▶ Document segment

▬▬▬

WORKSHOP
Database Indexing Workshop
Overview
This workshop contains practical hands-on exercises for both MySQL and PostgreSQL. Complete the MySQL section first (60 min), then PostgreSQL section (60 min) for a full understanding of index optimization across both databases.
Total Time: ~120 minutes (60 min per database)
Part 1: MySQL Workshop
Practical Assessment
Duration: 60 minutes
Objective: Hands-on practice creating indexes, analyzing query performance with EXPLAIN, and comparing query efficiency before and after indexing.
Prerequisites
System Requirements
- Docker installed on your laptop
- MySQL 5.7 or later
- Basic MySQL CLI knowledge
Install Dependency
Ensure Docker is running:
# Check Docker is running
docker --version
# If not installed, follow: https://docs.docker.com/get-docker/
MySQL Part 1: Set Up MySQL in Docker
Start MySQL Server
# Run MySQL 5.7 in Docker (change password as needed)
docker run -d \
-e MYSQL_ROOT_PASSWORD=password123 \
--name mysql57 \
-p 3306:3306 \
mysql:5.7
# Connect to MySQL
docker exec -it mysql57 mysql -u root -p
# When prompted, enter: password123
Manage MySQL Container
# Start existing container
docker start -a mysql57
# Stop container
docker stop mysql57
# Remove container (if you want to clean up)
docker rm mysql57
MySQL Part 2: Create Sample Database and Table
Once connected to MySQL (via docker exec -it mysql57 mysql -u root -p), run these commands:
2.1: Create Database
CREATE DATABASE workshop;
USE workshop;
2.2: Create Table Without Indexes
CREATE TABLE person_age (
id INT(11) AUTO_INCREMENT,
name CHAR(10),
age INT(11),
PRIMARY KEY (id)
);
2.3: Verify Table Structure
DESC person_age;
-- Expected Output:
-- +-------+----------+------+-----+---------+----------------+
-- | Field | Type | Null | Key | Default | Extra |
-- +-------+----------+------+-----+---------+----------------+
-- | id | int(11) | NO | PRI | NULL | auto_increment |
-- | name | char(10) | YES | | NULL | |
-- | age | int(11) | YES | | NULL | |
-- +-------+----------+------+-----+---------+----------------+
MySQL Part 3: Insert Sample Data
Insert 7 sample records:
INSERT INTO person_age VALUES
(1, 'Bob', 70),
(2, 'David', 10),
(3, 'Adam', 32),
(4, 'Hank', 19),
(5, 'Aaron', 25),
(6, 'Danny', 99),
(7, 'Nick', 17);
-- Verify data
SELECT * FROM person_age;
-- Expected: 7 rows with ages ranging from 10 to 99
MySQL Part 4: Query Performance WITHOUT Index
4.1: Run Query Without Index
-- This query searches for all people with age > 20 (should return 4 rows)
SELECT * FROM person_age WHERE age > 20;
4.2: Analyze Query with EXPLAIN (Without Index)

▬▬▬

▶ Exercise instructions
• A. In the stretch of the indexing workshop from "Prerequisites" through "password as needed)", change "laptop" to "workstation" and give that stretch again.
• B. Write the next portion of the indexing workshop, beginning after its final line.

▬▬▬

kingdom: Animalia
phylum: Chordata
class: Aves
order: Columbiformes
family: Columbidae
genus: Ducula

▬▬▬

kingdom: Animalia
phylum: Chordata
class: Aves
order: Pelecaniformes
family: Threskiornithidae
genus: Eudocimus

▬▬▬

▶ Per-task answers
• A.
Prerequisites
System Requirements
- Docker installed on your workstation
- MySQL 5.7 or later
- Basic MySQL CLI knowledge
Install Dependency
Ensure Docker is running:
# Check Docker is running
docker --version
# If not installed, follow: https://docs.docker.com/get-docker/
MySQL Part 1: Set Up MySQL in Docker
Start MySQL Server
# Run MySQL 5.7 in Docker (change password as needed)

• B.
EXPLAIN SELECT * FROM person_age WHERE age > 20;
-- Look for these fields in output:
-- - type: ALL (full table scan - BAD)
-- - key: NULL (no index used)
-- - rows: 7 (scans all 7 rows)
-- - filtered: 57.14 (only ~57% of rows match the condition)
Expected Output (reformatted for clarity):
+----+-------------+------------+------+---------------+------+---------+------+------+----------+
| id | select_type | table | type | possible_keys | key | rows | Extra |
+----+-------------+------------+------+---------------+------+---------+------+------+----------+
| 1 | SIMPLE | person_age | ALL | NULL | NULL | 7 | Using where |
+----+-------------+------------+------+---------------+------+------+------+----------+
Analysis:
type: ALL= Full table scan (inefficient)rows: 7= Had to examine all 7 rowsfiltered: 57.14= Only ~57% of rows actually matched the condition
MySQL Part 5: Create Index on Age Column
5.1: Add Index
ALTER TABLE person_age ADD INDEX `age_index` (`age`);
-- Output:
-- Query OK, 0 rows affected (0.34 sec)
-- Records: 0 Duplicates: 0 Warnings: 0
5.2: Verify Index Exists
SHOW CREATE TABLE person_age;
-- Should show: KEY `age_index` (`age`)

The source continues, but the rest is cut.